● **Short task**:
Copy every row below character for character, leaving the pictures out.

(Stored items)
——————————
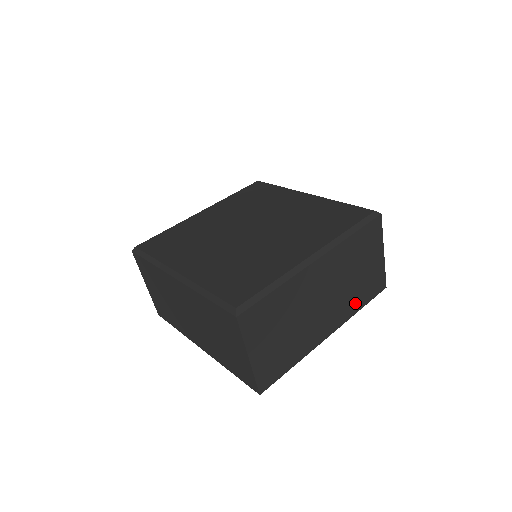
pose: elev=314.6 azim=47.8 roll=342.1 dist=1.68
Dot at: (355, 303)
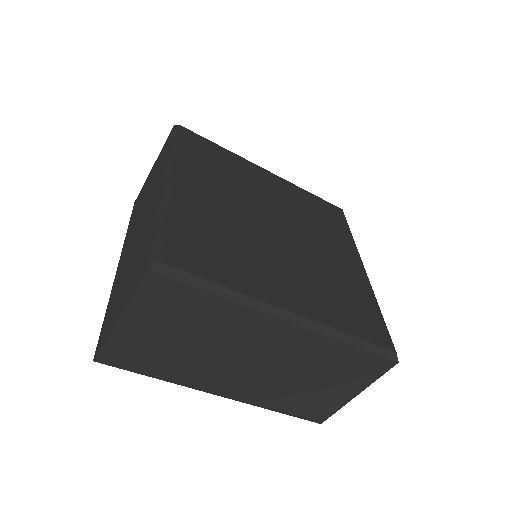
Dot at: occluded
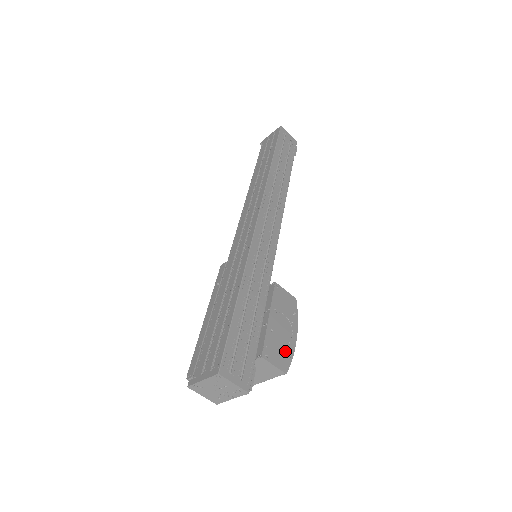
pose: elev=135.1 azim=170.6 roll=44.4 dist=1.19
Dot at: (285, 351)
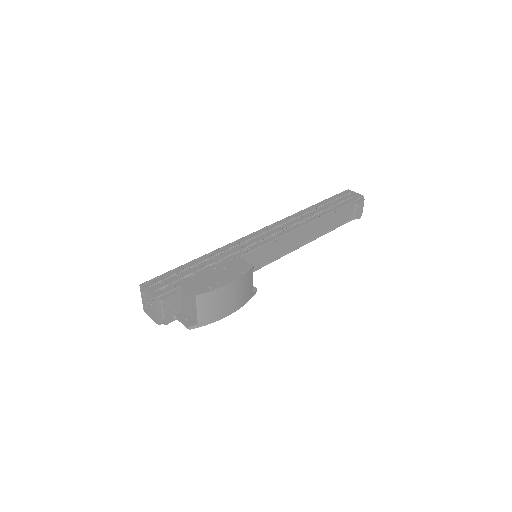
Dot at: (208, 286)
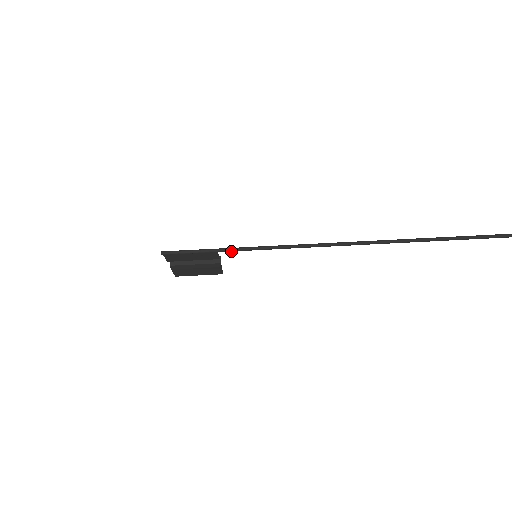
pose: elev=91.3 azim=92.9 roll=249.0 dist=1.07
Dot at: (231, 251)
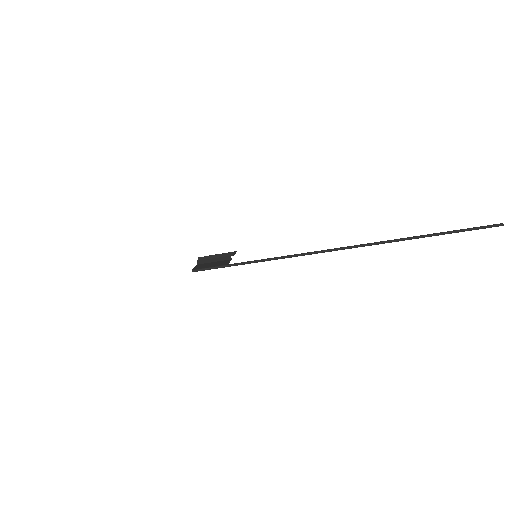
Dot at: occluded
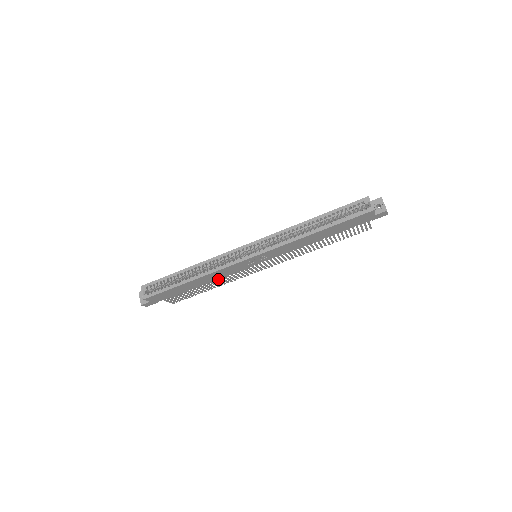
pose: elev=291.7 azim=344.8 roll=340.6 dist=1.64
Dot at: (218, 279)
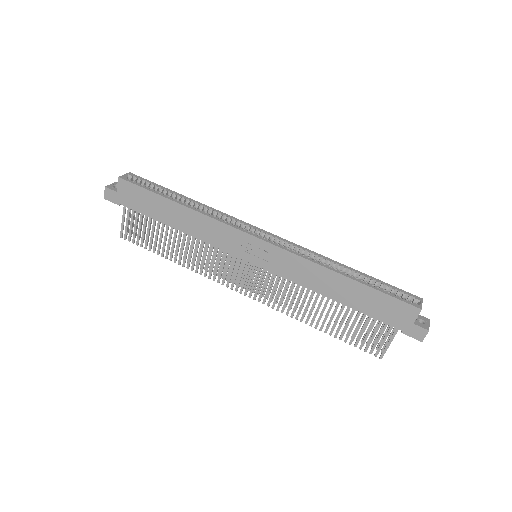
Dot at: occluded
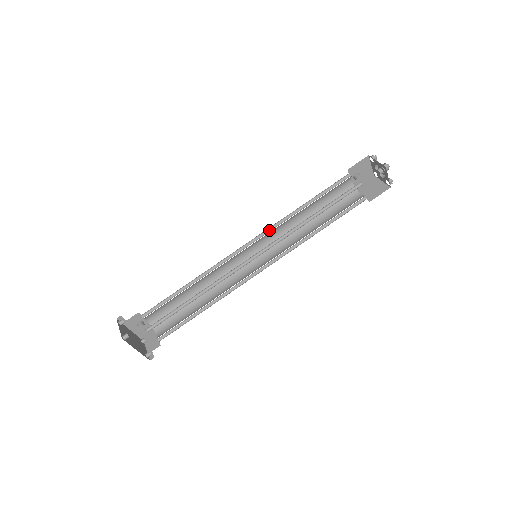
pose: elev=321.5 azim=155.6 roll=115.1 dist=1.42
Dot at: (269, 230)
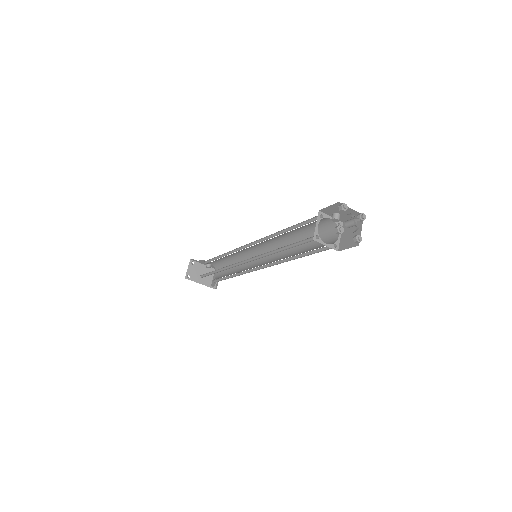
Dot at: (263, 239)
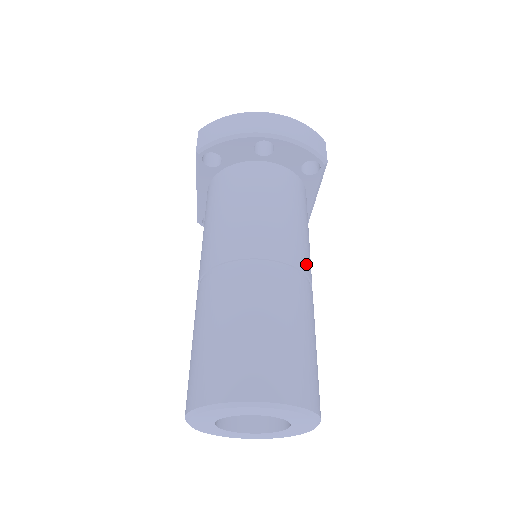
——————————
● **Reply**:
pose: elev=314.6 azim=47.8 roll=342.1 dist=1.68
Dot at: (355, 303)
Dot at: occluded
pose: elev=135.1 azim=170.6 roll=44.4 dist=1.19
Dot at: (285, 351)
Dot at: (208, 286)
pose: elev=91.3 azim=92.9 roll=249.0 dist=1.07
Dot at: (231, 251)
Dot at: occluded
pose: elev=291.7 azim=344.8 roll=340.6 dist=1.64
Dot at: (218, 279)
Dot at: occluded
pose: elev=321.5 azim=155.6 roll=115.1 dist=1.42
Dot at: (269, 230)
Dot at: (263, 239)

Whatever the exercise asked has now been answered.